(Data excerpts)
.....
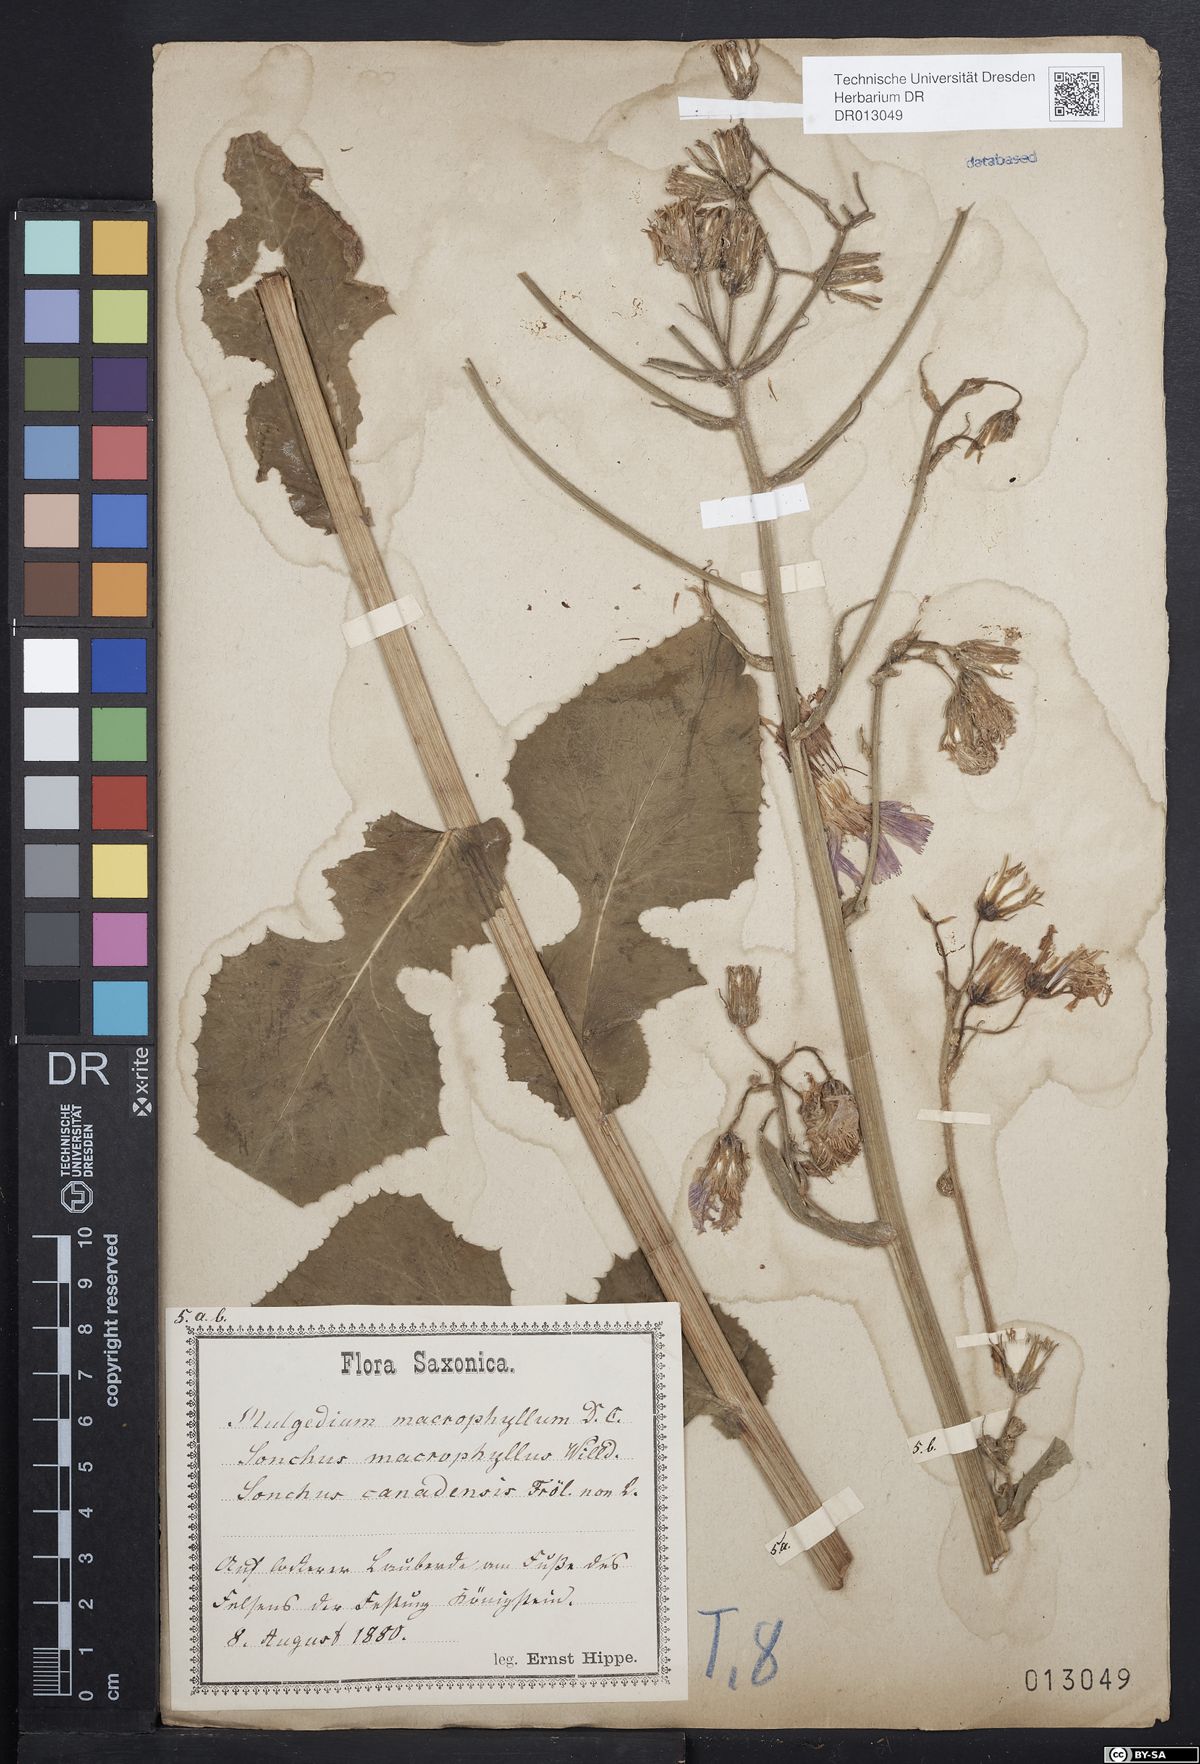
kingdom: Plantae
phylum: Tracheophyta
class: Magnoliopsida
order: Asterales
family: Asteraceae
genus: Lactuca
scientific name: Lactuca macrophylla
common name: Common blue-sow-thistle
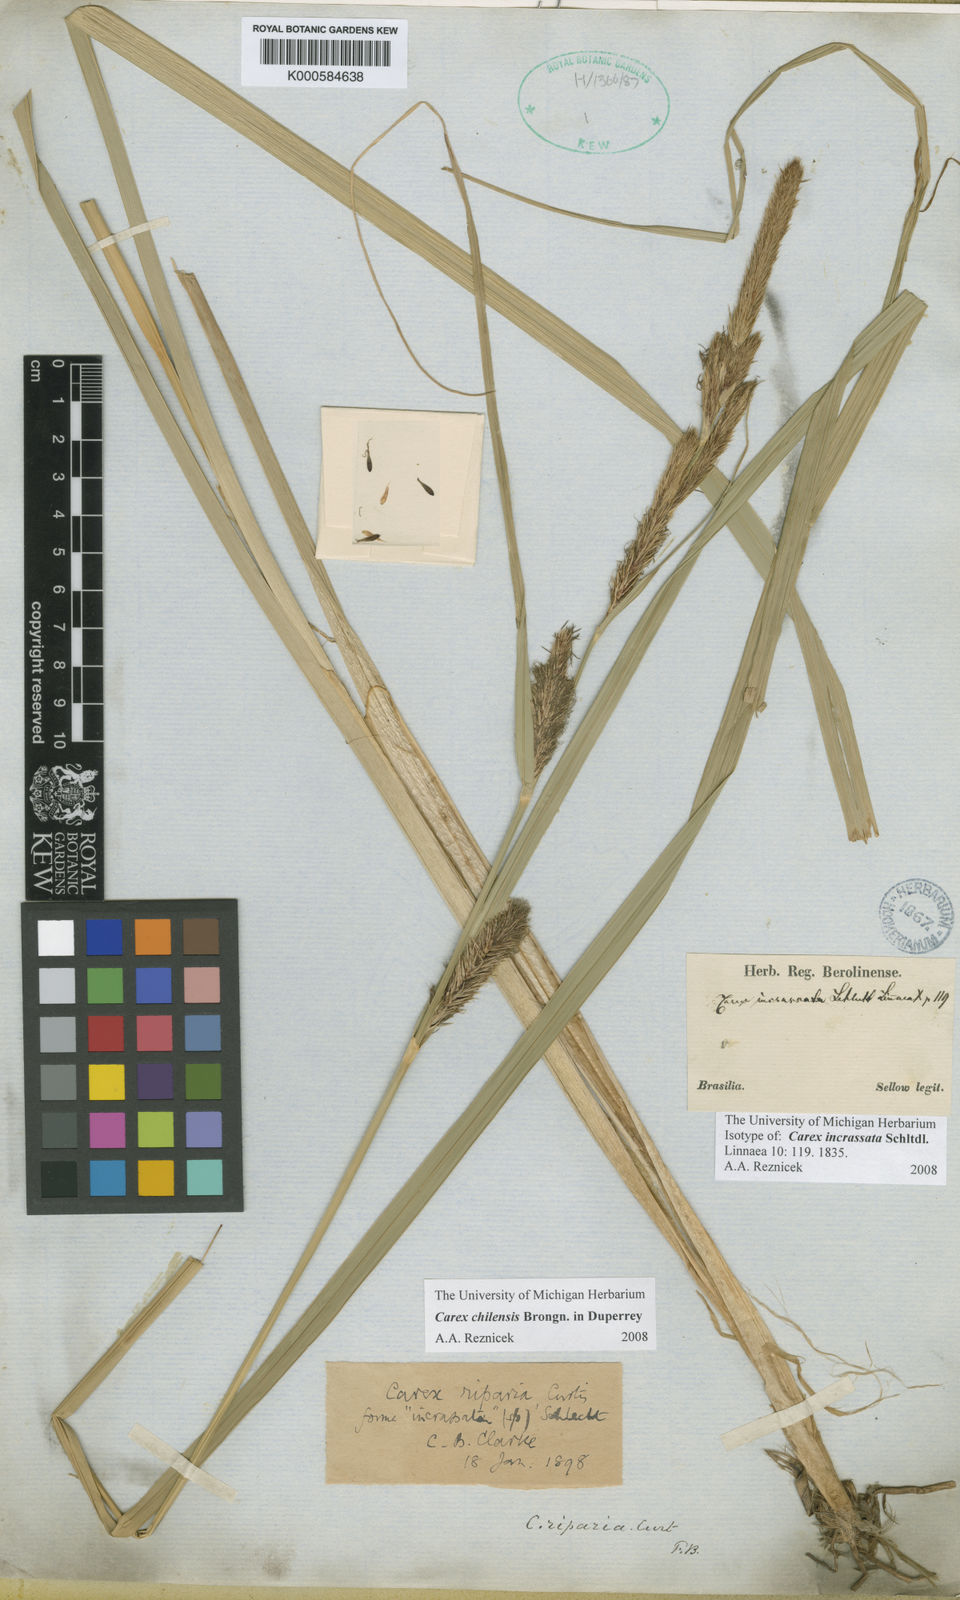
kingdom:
.....
## PROBLEM STATEMENT
Copy out every line of text in each entry above, word for word. Leave out the pictures.

## FULL RESPONSE
kingdom: Plantae
phylum: Tracheophyta
class: Magnoliopsida
order: Asterales
family: Asteraceae
genus: Lactuca
scientific name: Lactuca macrophylla
common name: Common blue-sow-thistle
kingdom:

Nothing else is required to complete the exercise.